Häufig fungiert das Daily Scrum fälschlicherweise als Statusbericht, bei dem Entwickler nacheinander ihre Arbeit vorgaukeln, anstatt sich auf den aktuellen Fortschritt in Richtung Sprintziel zu fokussieren. Monologe, Abschweifen in Problemlösungen oder ständige Kritik führen dazu, dass das Meeting seine eigentliche Funktion als schneller synchronisierender Check verliert. Einige Entwickler nutzen die kurze Daily-Zeitbox zudem nicht effektiv, indem sie nicht vorbereitet sind oder zu allgemeine Updates geben, die keinen Mehrwert für die Kollegen haben. Wichtige Erkenntnisse wie etwa Schwierigkeiten bei Aufgaben bleiben oft unangegangen, weil niemand diese anspricht oder das Vertrauen fehlt, um Hindernisse offen zu diskutieren. Im Sprint Review kann sich zeigen, wie ernst das Team seine Transparenz nimmt.
PowerPoint-lastige Präsentationen langweilen die Teilnehmer und verhindern eine aktive Einbindung der Stakeholder. Es ist essenziell, dass alle Entwickler teilnehmen, um gemeinsam den Fortschritt zu reflektieren und die nächsten Schritte zu planen. Werden hingegen nur einzelne Teammitglieder eingebunden oder tauchen unangekündigte Side-Gigs auf, leidet die Zusammenarbeit deutlich. Es ist wichtig, dass im Review nur wirklich fertige Arbeit gezeigt wird, um die Glaubwürdigkeit und den Prozess nicht zu untergraben. Die Retrospektive ist das Herzstück der kontinuierlichen Verbesserung.
Sie darf nicht ausgelassen oder als verzichtbarer Puffer genutzt werden. Werden wiederkehrende Probleme nicht angegangen oder ständig nur beklagt, ohne umzusetzen, bleibt der Verbesserungsprozess oberflächlich. Ebenso sollten Teams offen sein, ihre Definition of Done regelmäßig auf den Prüfstand zu stellen und anzupassen, um Qualität und Effizienz zu steigern. Auf der Ebene des Product Backlogs zeichnen sich ebenfalls Anti-Pattern ab. Wenn Entwickler nicht ausreichend Zeit für die Pflege des Backlogs aufwenden, werden die Anforderungen unklar und minderwertig, was zu Verschwendung und Missverständnissen führt.
Zu viel Refinement kann allerdings zu einer unnötigen Verzettelung führen, bei der man wertvolle Zeit in Details investiert, ohne tatsächlich Fortschritte zu ermöglichen. Eine überladene Aufgabenliste ist ebenso problematisch, denn sie führt zu Überforderung und erschwert Priorisierung und fokussiertes Arbeiten.

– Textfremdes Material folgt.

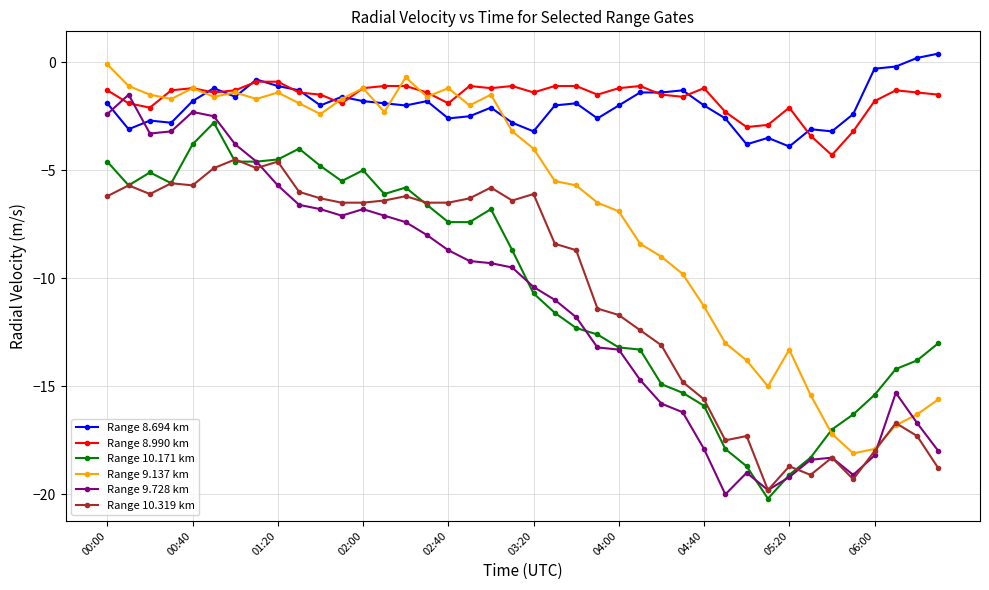

What is the value of the Range 9.728 km point at the 17th from the left?

-8.7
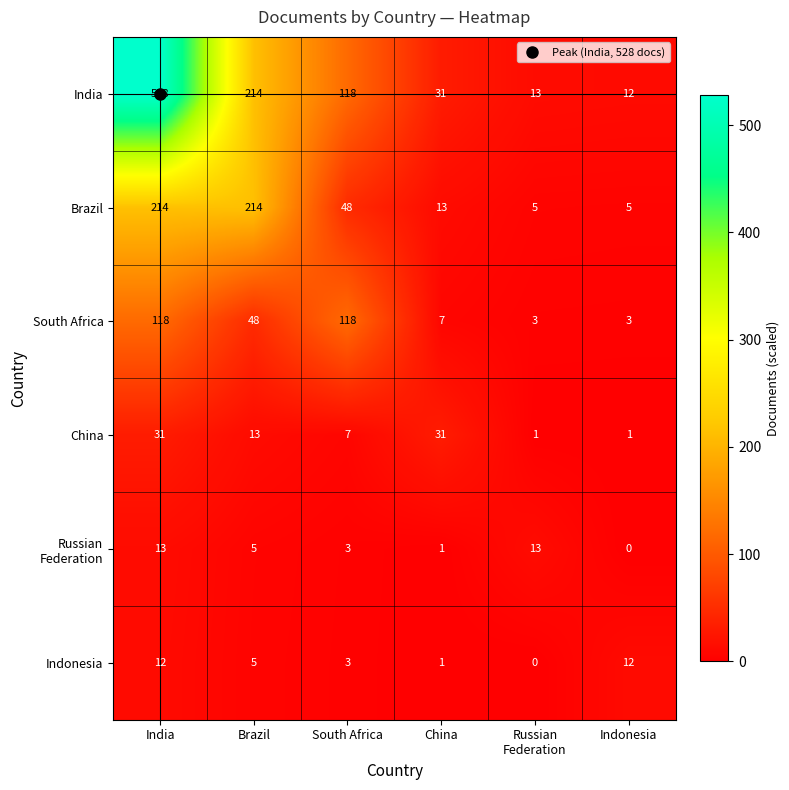

What is the highest value of the South Africa series?

118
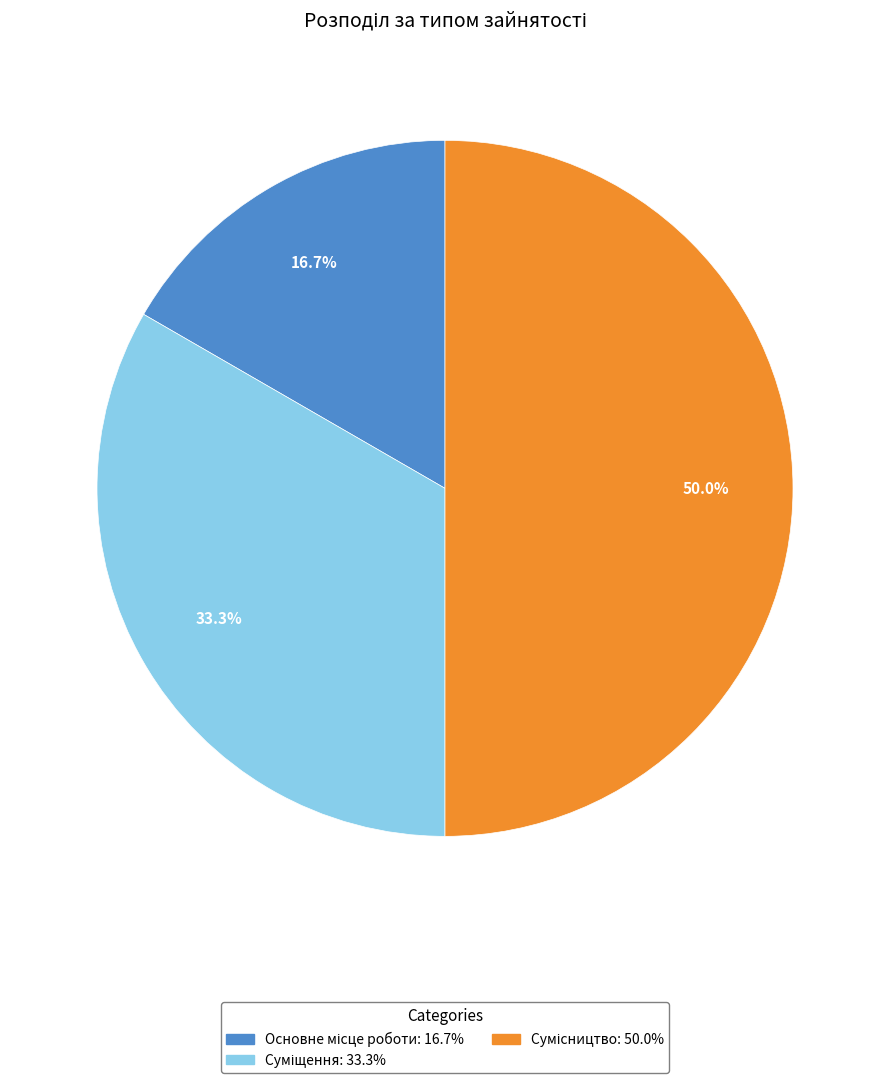

What percentage is the Основне місце роботи slice, to the nearest percent?

17%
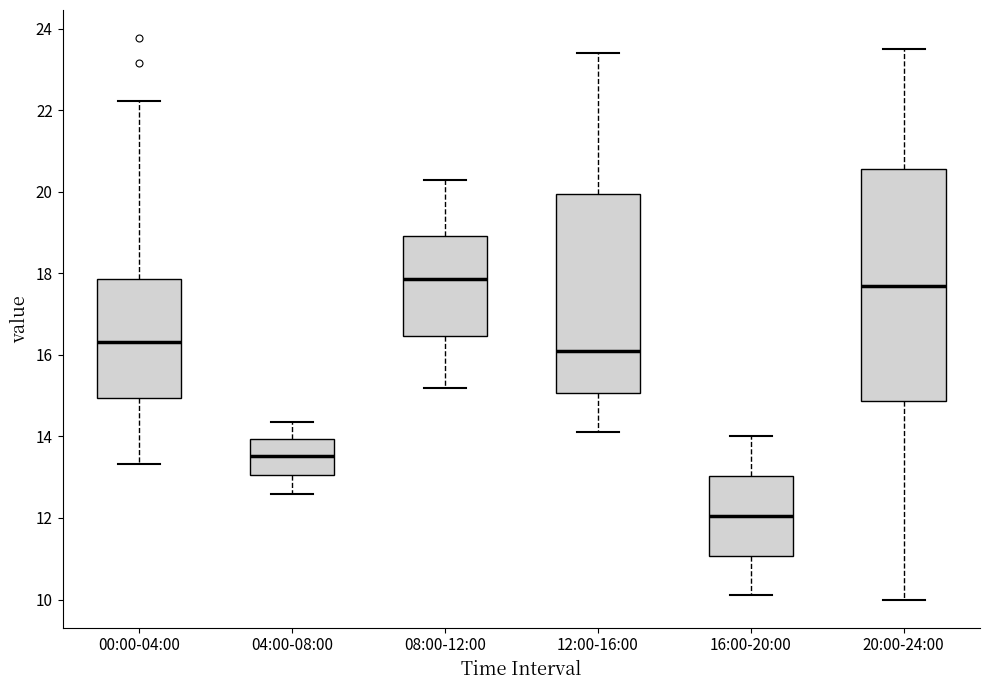

Reading left to right, transcribe this box plot: for each box, give where its median line is, the range the box spans, and where its two whiskers end, as read against the y-axis. The values are not printed on the chart, so give them approximately, as read against the axis.

00:00-04:00: median 16.4, box 15.0 to 17.8, whiskers 13.4 to 22.2
04:00-08:00: median 13.6, box 13.0 to 14.0, whiskers 12.6 to 14.4
08:00-12:00: median 17.8, box 16.4 to 19.0, whiskers 15.2 to 20.4
12:00-16:00: median 16.2, box 15.0 to 20.0, whiskers 14.2 to 23.4
16:00-20:00: median 12.0, box 11.0 to 13.0, whiskers 10.2 to 14.0
20:00-24:00: median 17.8, box 14.8 to 20.6, whiskers 10.0 to 23.6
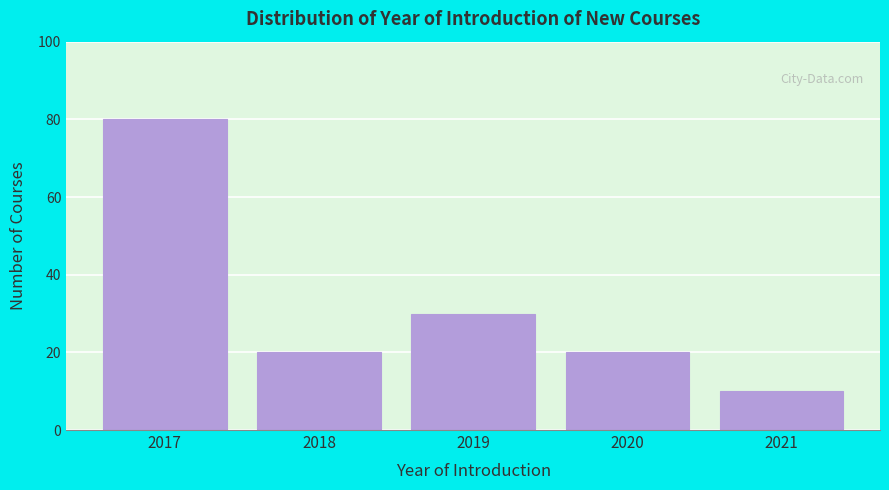

Reading left to right, list all the values displayed in this chart.

80	20	30	20	10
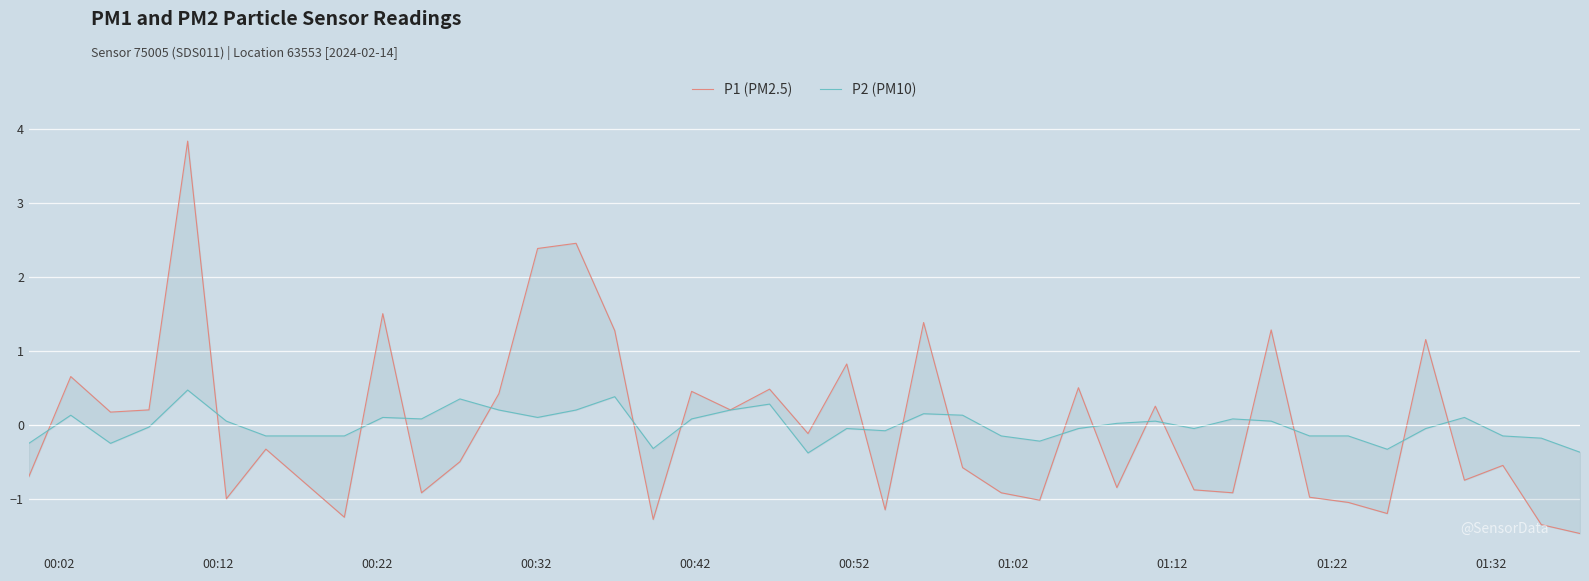

Rank the series at 01:22 from lowest to highest value.

P2 (PM10), P1 (PM2.5)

Zu guter Letzt ist ein Team, das allen Anforderungen des Product Owners kritiklos folgt, nicht im Sinne von Scrum. Entwicklungsteams sollten ermutigt werden, zu hinterfragen, warum bestimmte Aufgaben ausgewählt werden und sicherstellen, dass der größte Wert erzeugt wird. Entwickler sind nicht bloße Ausführer, sondern aktive Mitgestalter des Produkts.
Letztlich liegt es in der Verantwortung des Scrum-Teams, diese Anti-Pattern zu erkennen und gemeinsam anzugehen. Nur durch regelmäßige Reflexion, offene Kommunikation und die Bereitschaft, eingefahrene Muster zu durchbrechen, kann langfristig eine hohe Produktqualität, Teamzufriedenheit und unternehmerischer Erfolg erzielt werden. Scrum lebt von der Selbstorganisation und dem kontinuierlichen Lernprozess – Entwickler spielen dabei eine tragende Rolle, die weit über reine Codeumsetzung hinausgeht. Sich der typischen Fallstricke bewusst zu sein und diese konsequent zu eliminieren, ist daher ein entscheidender Schritt auf dem Weg zu exzellenten, agilen Teams.